| WHAT TO WORK ON |
Give the records below as a JSON list of strings, one string per line, with blank lines dropped. Leave the pictures out.
Start THE RECORDS
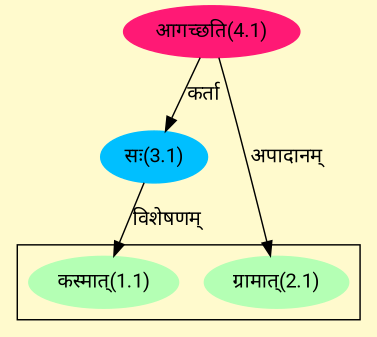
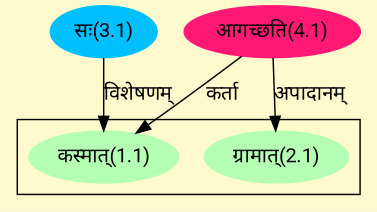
  digraph {
    bgcolor=lemonchiffon1
    compound=true
    fontname=Roboto
    rankdir=BT
    node [color="#B4FFB4" fontname=Roboto style=filled]
    edge [dir=back fontname=Roboto]
    n1 [label="कस्मात्(1.1)"]
    n2 [label="ग्रामात्(2.1)"]
    n3 [color="#00BFFF" label="सः(3.1)"]
    n4 [color="#FF1975" label="आगच्छति(4.1)"]
    subgraph cluster_1 {
      n1
      n2
    }
    n1 -> n3 [label="विशेषणम्"]
    n2 -> n4 [label="अपादानम्"]
-   n3 -> n4 [label="कर्ता"]
+   n1 -> n4 [label="कर्ता"]
  }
End THE RECORDS
| WRITTEN ANSWER |
[
  "  digraph {",
  "    bgcolor=lemonchiffon1",
  "    compound=true",
  "    fontname=Roboto",
  "    rankdir=BT",
  "    node [color=\"#B4FFB4\" fontname=Roboto style=filled]",
  "    edge [dir=back fontname=Roboto]",
  "    n1 [label=\"कस्मात्(1.1)\"]",
  "    n2 [label=\"ग्रामात्(2.1)\"]",
  "    n3 [color=\"#00BFFF\" label=\"सः(3.1)\"]",
  "    n4 [color=\"#FF1975\" label=\"आगच्छति(4.1)\"]",
  "    subgraph cluster_1 {",
  "      n1",
  "      n2",
  "    }",
  "    n1 -> n3 [label=\"विशेषणम्\"]",
  "    n2 -> n4 [label=\"अपादानम्\"]",
  "-   n3 -> n4 [label=\"कर्ता\"]",
  "+   n1 -> n4 [label=\"कर्ता\"]",
  "  }"
]